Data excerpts

******

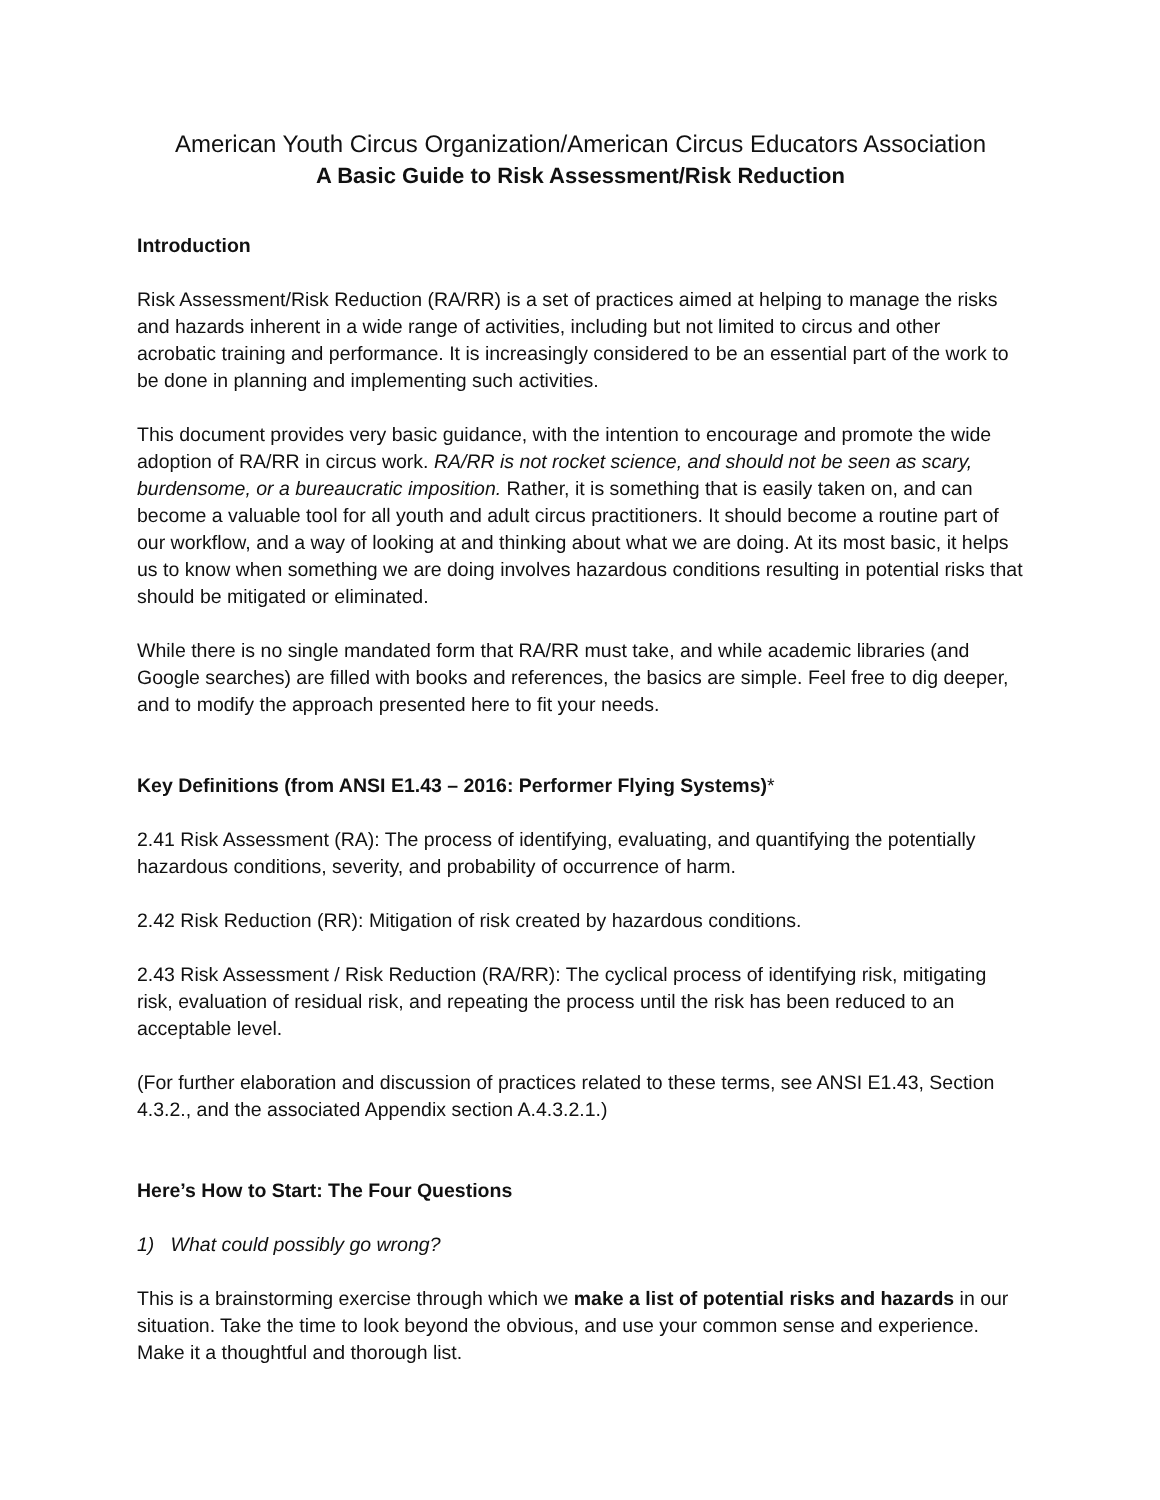American Youth Circus Organization/American Circus Educators Association
A Basic Guide to Risk Assessment/Risk Reduction
Introduction
Risk Assessment/Risk Reduction (RA/RR) is a set of practices aimed at helping to manage the risks and hazards inherent in a wide range of activities, including but not limited to circus and other acrobatic training and performance. It is increasingly considered to be an essential part of the work to be done in planning and implementing such activities.
This document provides very basic guidance, with the intention to encourage and promote the wide adoption of RA/RR in circus work. RA/RR is not rocket science, and should not be seen as scary, burdensome, or a bureaucratic imposition. Rather, it is something that is easily taken on, and can become a valuable tool for all youth and adult circus practitioners. It should become a routine part of our workflow, and a way of looking at and thinking about what we are doing. At its most basic, it helps us to know when something we are doing involves hazardous conditions resulting in potential risks that should be mitigated or eliminated.
While there is no single mandated form that RA/RR must take, and while academic libraries (and Google searches) are filled with books and references, the basics are simple. Feel free to dig deeper, and to modify the approach presented here to fit your needs.
Key Definitions (from ANSI E1.43 – 2016: Performer Flying Systems)*
2.41 Risk Assessment (RA): The process of identifying, evaluating, and quantifying the potentially hazardous conditions, severity, and probability of occurrence of harm.
2.42 Risk Reduction (RR): Mitigation of risk created by hazardous conditions.
2.43 Risk Assessment / Risk Reduction (RA/RR): The cyclical process of identifying risk, mitigating risk, evaluation of residual risk, and repeating the process until the risk has been reduced to an acceptable level.
(For further elaboration and discussion of practices related to these terms, see ANSI E1.43, Section 4.3.2., and the associated Appendix section A.4.3.2.1.)
Here’s How to Start: The Four Questions
1) What could possibly go wrong?
This is a brainstorming exercise through which we make a list of potential risks and hazards in our situation. Take the time to look beyond the obvious, and use your common sense and experience. Make it a thoughtful and thorough list.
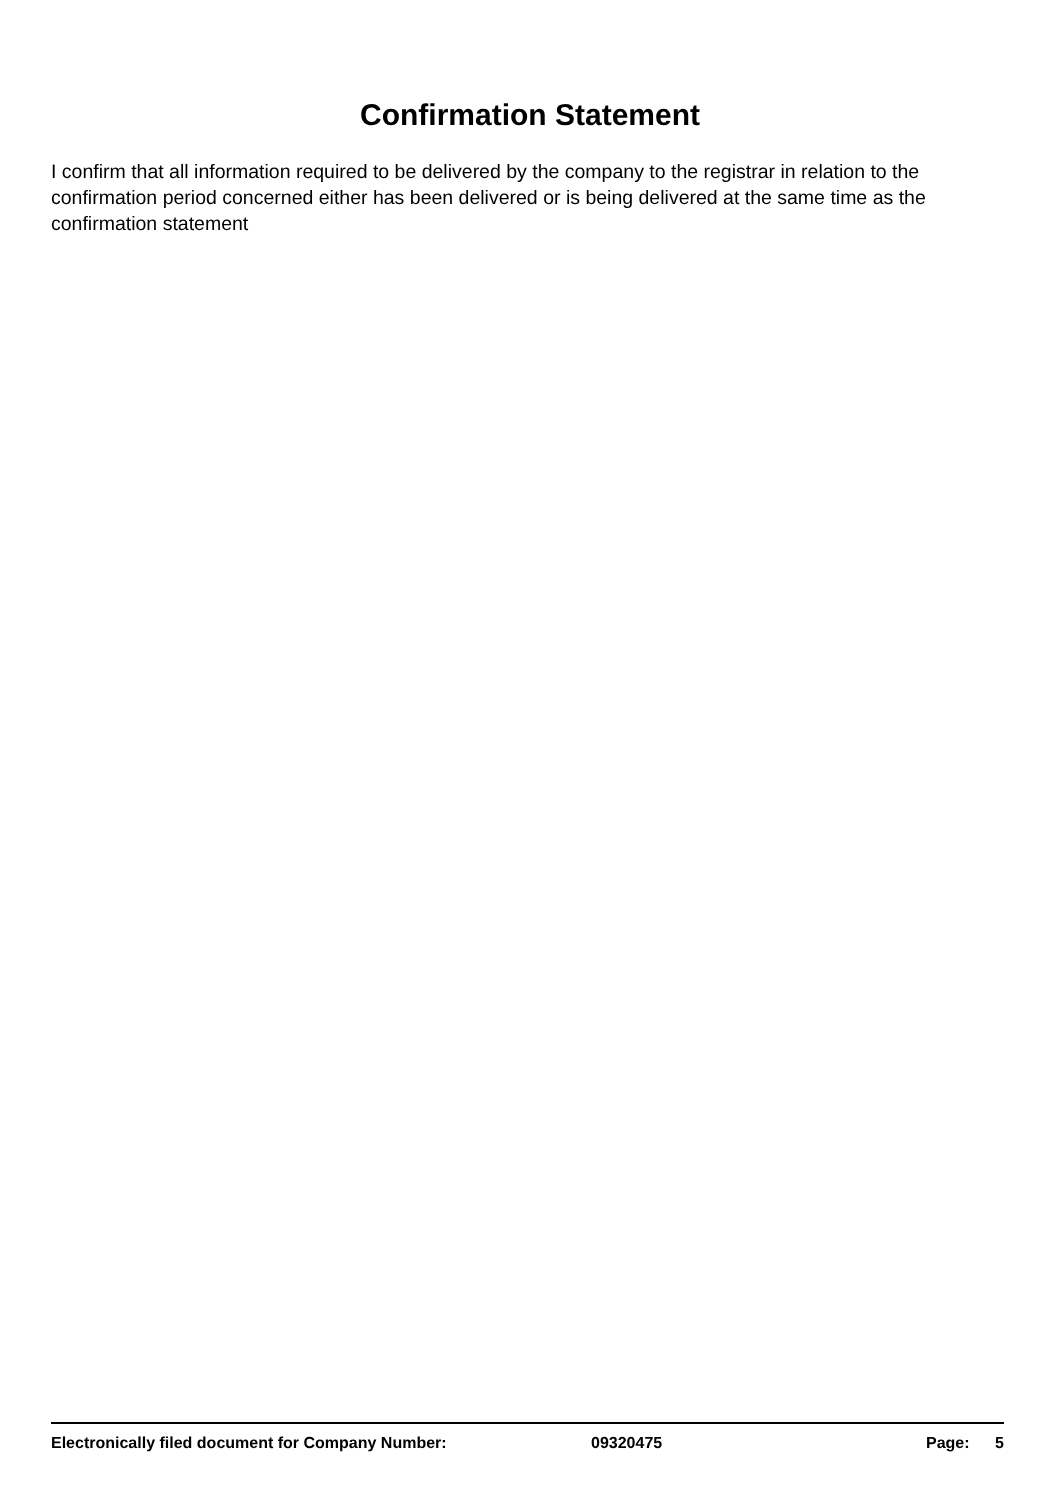Confirmation Statement
I confirm that all information required to be delivered by the company to the registrar in relation to the confirmation period concerned either has been delivered or is being delivered at the same time as the confirmation statement
Electronically filed document for Company Number: 09320475 Page: 5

******

DESCRIPTION OF THE TASK: What is needed here is an exact copy of every record, with the pictures left out.

EXERCISE OUTPUT:
American Youth Circus Organization/American Circus Educators Association
A Basic Guide to Risk Assessment/Risk Reduction
Introduction
Risk Assessment/Risk Reduction (RA/RR) is a set of practices aimed at helping to manage the risks and hazards inherent in a wide range of activities, including but not limited to circus and other acrobatic training and performance. It is increasingly considered to be an essential part of the work to be done in planning and implementing such activities.
This document provides very basic guidance, with the intention to encourage and promote the wide adoption of RA/RR in circus work. RA/RR is not rocket science, and should not be seen as scary, burdensome, or a bureaucratic imposition. Rather, it is something that is easily taken on, and can become a valuable tool for all youth and adult circus practitioners. It should become a routine part of our workflow, and a way of looking at and thinking about what we are doing. At its most basic, it helps us to know when something we are doing involves hazardous conditions resulting in potential risks that should be mitigated or eliminated.
While there is no single mandated form that RA/RR must take, and while academic libraries (and Google searches) are filled with books and references, the basics are simple. Feel free to dig deeper, and to modify the approach presented here to fit your needs.
Key Definitions (from ANSI E1.43 – 2016: Performer Flying Systems)*
2.41 Risk Assessment (RA): The process of identifying, evaluating, and quantifying the potentially hazardous conditions, severity, and probability of occurrence of harm.
2.42 Risk Reduction (RR): Mitigation of risk created by hazardous conditions.
2.43 Risk Assessment / Risk Reduction (RA/RR): The cyclical process of identifying risk, mitigating risk, evaluation of residual risk, and repeating the process until the risk has been reduced to an acceptable level.
(For further elaboration and discussion of practices related to these terms, see ANSI E1.43, Section 4.3.2., and the associated Appendix section A.4.3.2.1.)
Here’s How to Start: The Four Questions
1) What could possibly go wrong?
This is a brainstorming exercise through which we make a list of potential risks and hazards in our situation. Take the time to look beyond the obvious, and use your common sense and experience. Make it a thoughtful and thorough list.
Confirmation Statement
I confirm that all information required to be delivered by the company to the registrar in relation to the confirmation period concerned either has been delivered or is being delivered at the same time as the confirmation statement
Electronically filed document for Company Number: 09320475 Page: 5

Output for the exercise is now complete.